Putting it into standard form :

$\displaystyle\lim_{n \to \infty} \big[\frac{1}{n}+\frac{1}{n+1}+\ldots+\frac{1}{3n}\big]$

$= \displaystyle \lim_{n\to \infty}\big[\frac{1}{n+0}+\frac{1}{n+1}+\ldots+\frac{1}{n+2n}\big]$

$= \displaystyle \lim_{n \to \infty} \displaystyle\sum_{r=0}^{2n} \frac{1}{n+r}$

$= \displaystyle \lim_{n \to \infty} \frac1n\displaystyle\sum_{r=0}^{2n} \frac{1}{1+\frac rn}$

$= \displaystyle \lim_{n \to \infty} \frac1n\displaystyle\sum_{r=0}^{2n} f(\frac rn)$ where $f(x)=\frac{1}{1+x}$

An useful result : Let $f:[a,b]\to \mathbb R$ be integrable on $[a,b]$ and $\{P_n\}$ be a sequence of partitions of $[a,b]$ such that the sequence $\{\parallel P_n\parallel\}$ converges to $0$. Then if $\epsilon >0$ be given, there exists a natural number $k$ such that $|S(P_n, f)-\int_a^b f|<\epsilon \quad \forall n\geq k$ where $S(P,f)$ is a Riemann sum of $f$ corresponding to $P$ and any choice of intermediate points.

i.e., If $f$ be integrable on $[a,b]$ and $\{P_n\}$ be a sequence of partitions of $[a,b]$ such that $\lim\limits_{n \to \infty} \parallel P_n \parallel=0$, then $\lim\limits_{n\to \infty} S(P_n,f)=\int_a^b f$

Let $P_n=(0,\frac1n,\frac2n,\ldots,\frac{2n}{n})$ be a sequence of partition on $[0,2]$ dividing it into $2n$ sub-intervals of equal length $\frac1n$.

Also $\lim \parallel P_n\parallel=\lim \frac1n=0$.

Let us choose $\xi_r=\frac rn,\quad r=1,2,3,\ldots,2n$

Then the Riemann sum for $f$ on the interval $[0,2]$ corresponding to the partition $P_n$ and chosen intermediate points $\xi_r$

$S(P_n,f)=\frac1n\displaystyle\sum_{r=1}^{2n} f(\frac rn)$

As $f$ is continuous on $[0,2]$, $f$ is integrable on $[0,2]$.

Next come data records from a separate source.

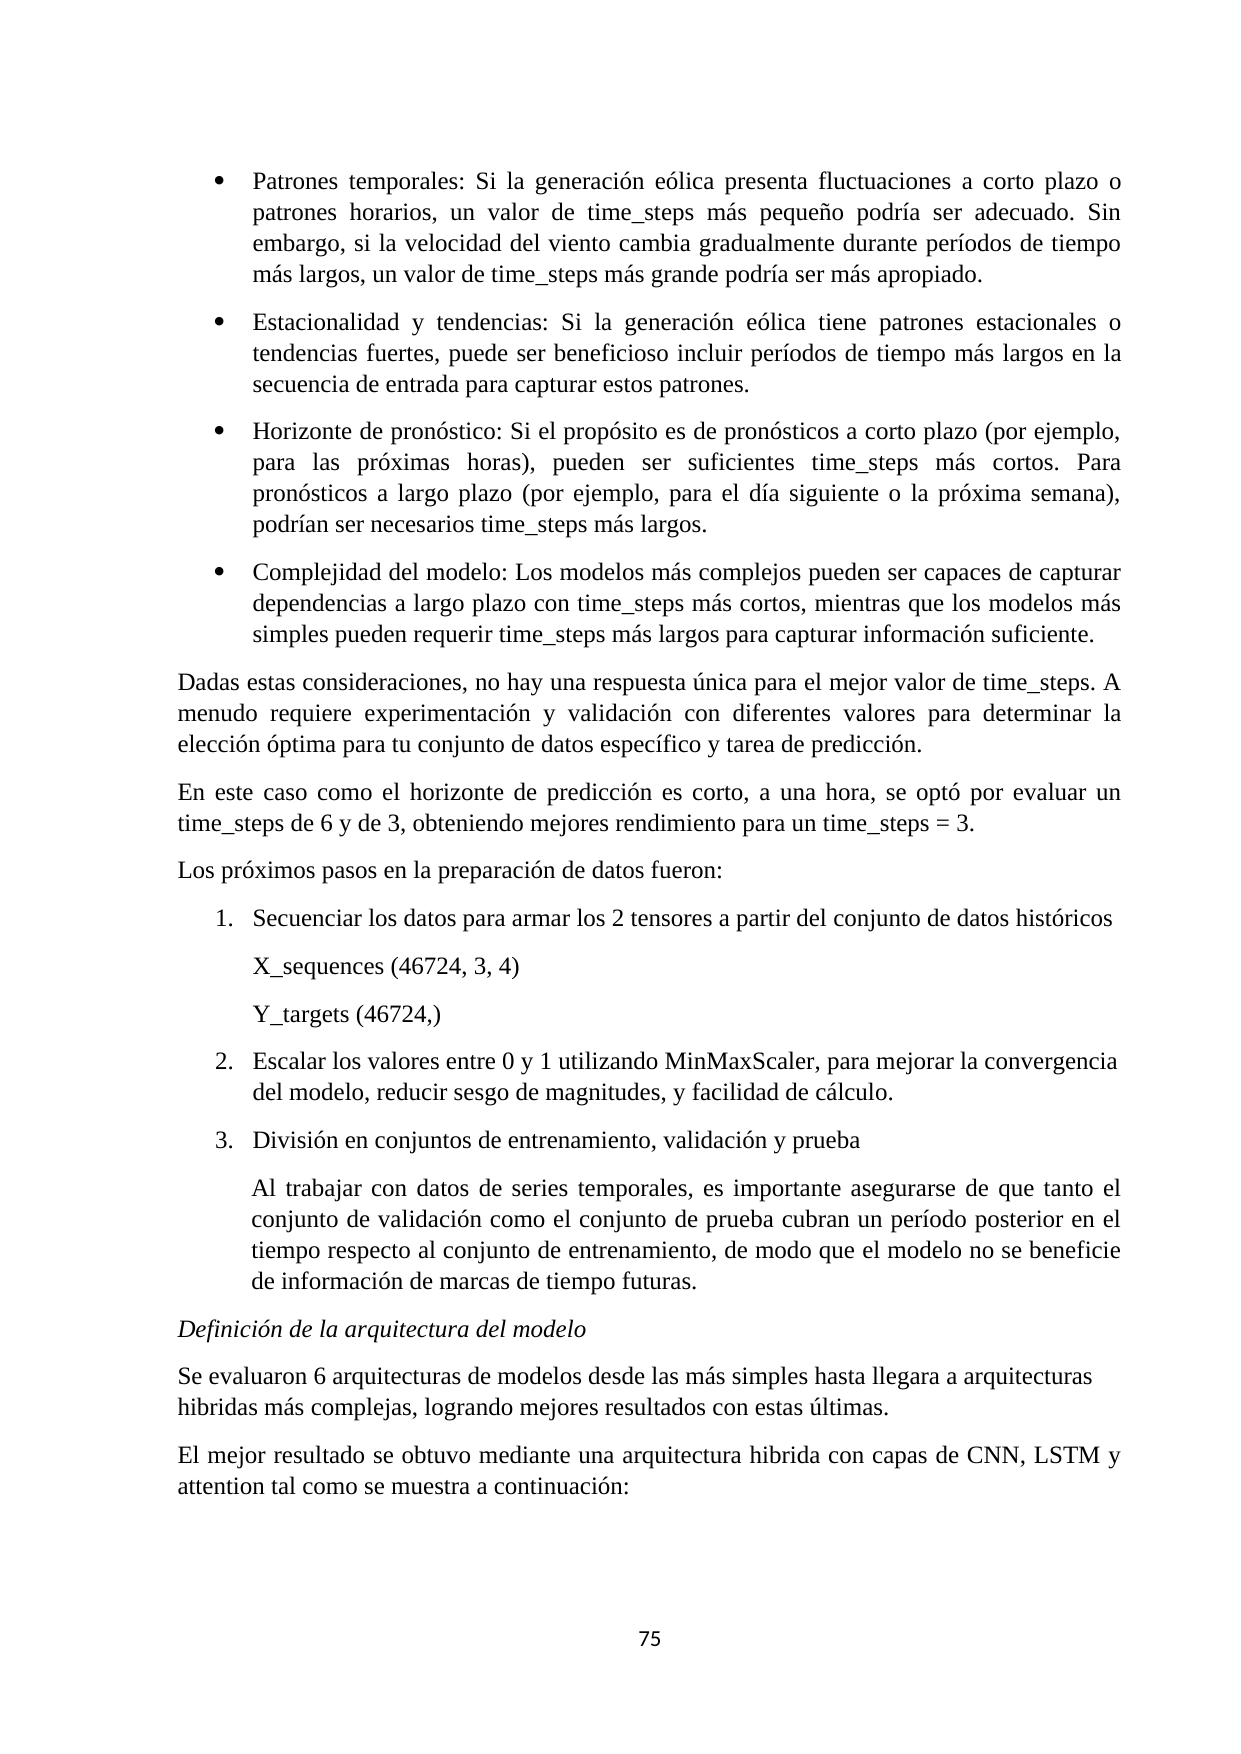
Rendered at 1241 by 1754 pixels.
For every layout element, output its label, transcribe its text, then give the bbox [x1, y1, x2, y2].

text El mejor resultado se obtuvo mediante una arquitectura hibrida con capas de CNN, LSTM y attention tal como se muestra a continuación: [177, 1440, 1122, 1500]
text Y_targets (46724,) [252, 999, 1122, 1027]
list Horizonte de pronóstico: Si el propósito es de pronósticos a corto plazo (por ejemplo, para las próximas horas), pueden ser suficientes time_steps más cortos. Para pronósticos a largo plazo (por ejemplo, para el día siguiente o la próxima semana), podrían ser necesarios time_steps más largos. [215, 416, 1122, 538]
list Secuenciar los datos para armar los 2 tensores a partir del conjunto de datos históricos [215, 903, 1122, 932]
text X_sequences (46724, 3, 4) [252, 951, 1122, 980]
text Al trabajar con datos de series temporales, es importante asegurarse de que tanto el conjunto de validación como el conjunto de prueba cubran un período posterior en el tiempo respecto al conjunto de entrenamiento, de modo que el modelo no se beneficie de información de marcas de tiempo futuras. [251, 1173, 1122, 1295]
list Estacionalidad y tendencias: Si la generación eólica tiene patrones estacionales o tendencias fuertes, puede ser beneficioso incluir períodos de tiempo más largos en la secuencia de entrada para capturar estos patrones. [215, 307, 1122, 397]
text En este caso como el horizonte de predicción es corto, a una hora, se optó por evaluar un time_steps de 6 y de 3, obteniendo mejores rendimiento para un time_steps = 3. [177, 777, 1122, 837]
list División en conjuntos de entrenamiento, validación y prueba [215, 1125, 1122, 1154]
list Patrones temporales: Si la generación eólica presenta fluctuaciones a corto plazo o patrones horarios, un valor de time_steps más pequeño podría ser adecuado. Sin embargo, si la velocidad del viento cambia gradualmente durante períodos de tiempo más largos, un valor de time_steps más grande podría ser más apropiado. [215, 166, 1122, 288]
text Dadas estas consideraciones, no hay una respuesta única para el mejor valor de time_steps. A menudo requiere experimentación y validación con diferentes valores para determinar la elección óptima para tu conjunto de datos específico y tarea de predicción. [177, 667, 1122, 758]
text Definición de la arquitectura del modelo [177, 1314, 1122, 1342]
text Se evaluaron 6 arquitecturas de modelos desde las más simples hasta llegara a arquitecturas hibridas más complejas, logrando mejores resultados con estas últimas. [177, 1361, 1122, 1421]
list Escalar los valores entre 0 y 1 utilizando MinMaxScaler, para mejorar la convergencia del modelo, reducir sesgo de magnitudes, y facilidad de cálculo. [215, 1046, 1122, 1106]
text Los próximos pasos en la preparación de datos fueron: [177, 856, 1122, 884]
list Complejidad del modelo: Los modelos más complejos pueden ser capaces de capturar dependencias a largo plazo con time_steps más cortos, mientras que los modelos más simples pueden requerir time_steps más largos para capturar información suficiente. [215, 557, 1122, 648]
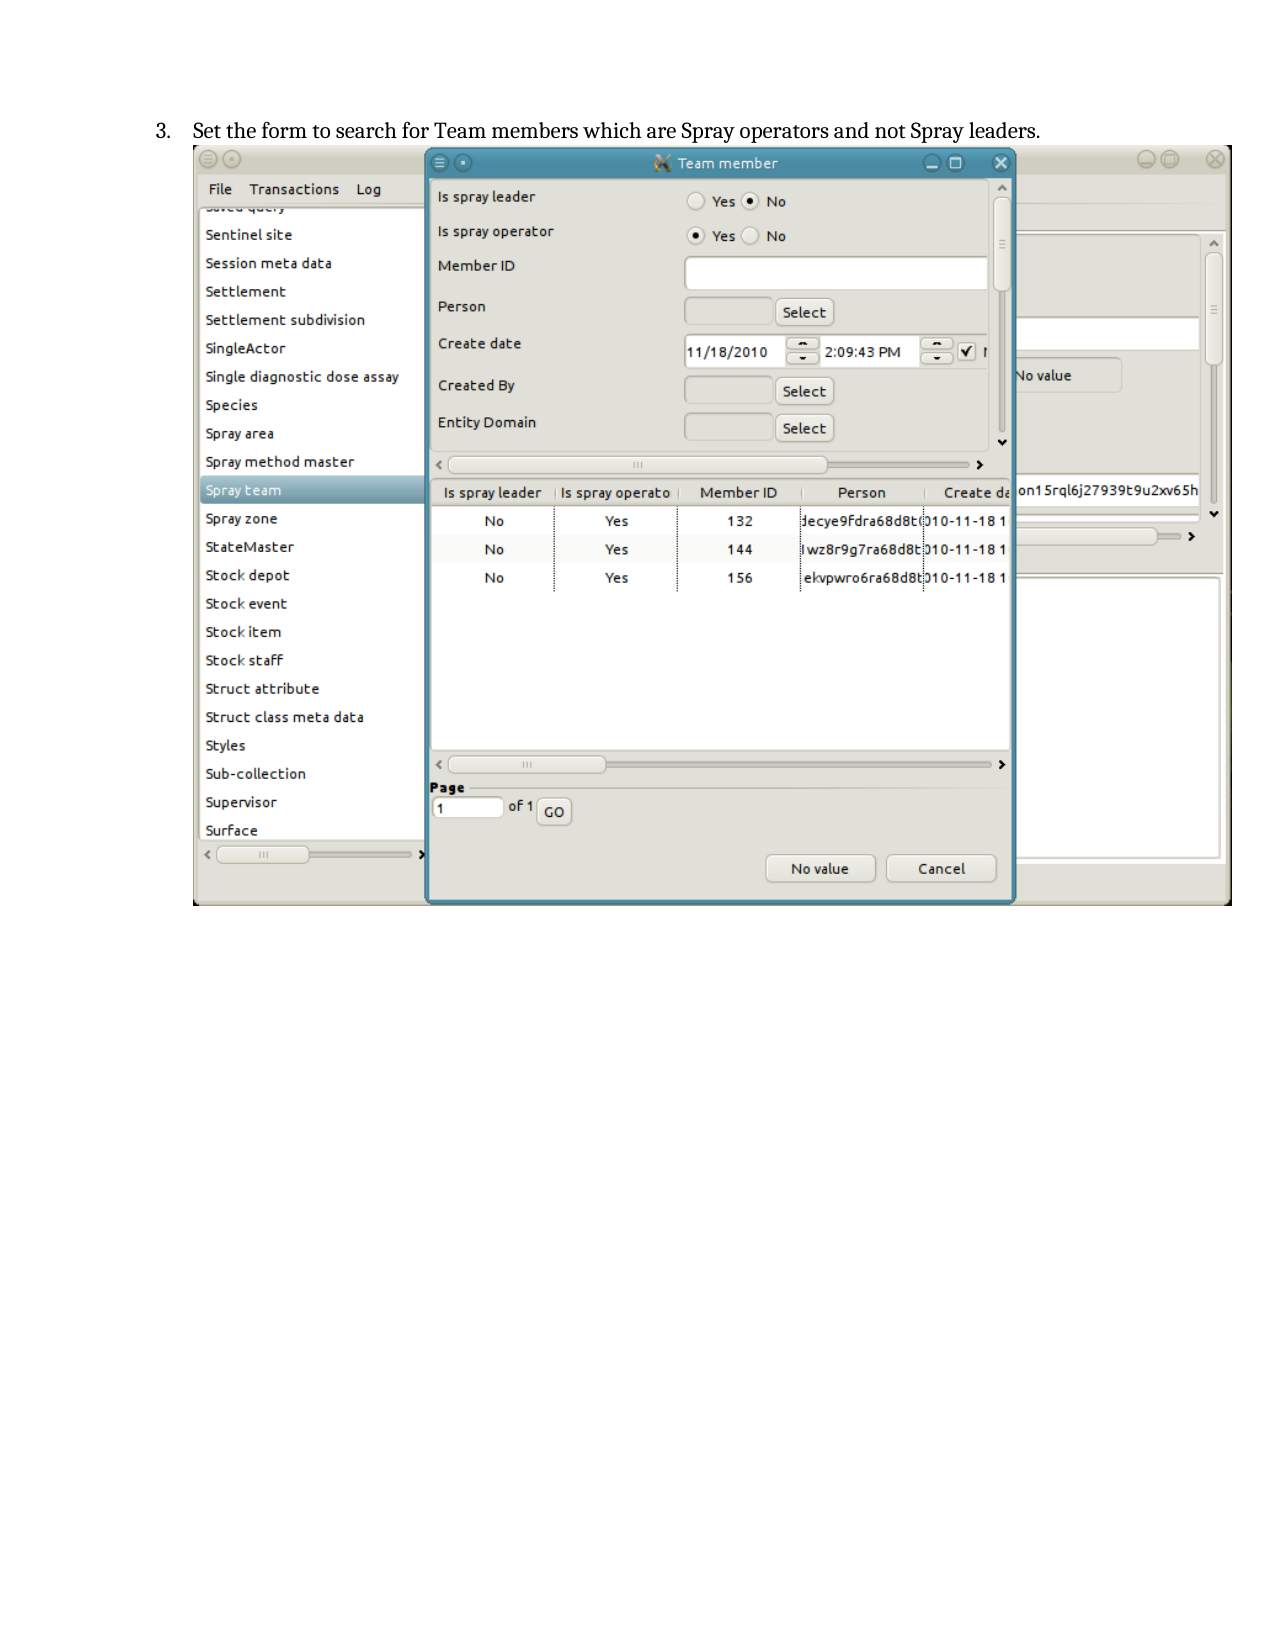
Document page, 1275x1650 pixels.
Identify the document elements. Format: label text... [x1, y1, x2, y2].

Now can you use the above result to reach to the solution ?

Using the result

$\lim\limits_{n\to\infty} \frac1n\displaystyle\sum_{r=1}^{2n} f(\frac rn) = \displaystyle\int_0^2 f(x) \mathrm d x$

$= \displaystyle\int_0^2 \frac{ \mathrm d x }{1+x} $

$=\ln(1+x)\bigg|_0^2= \ln 3$ [Ans]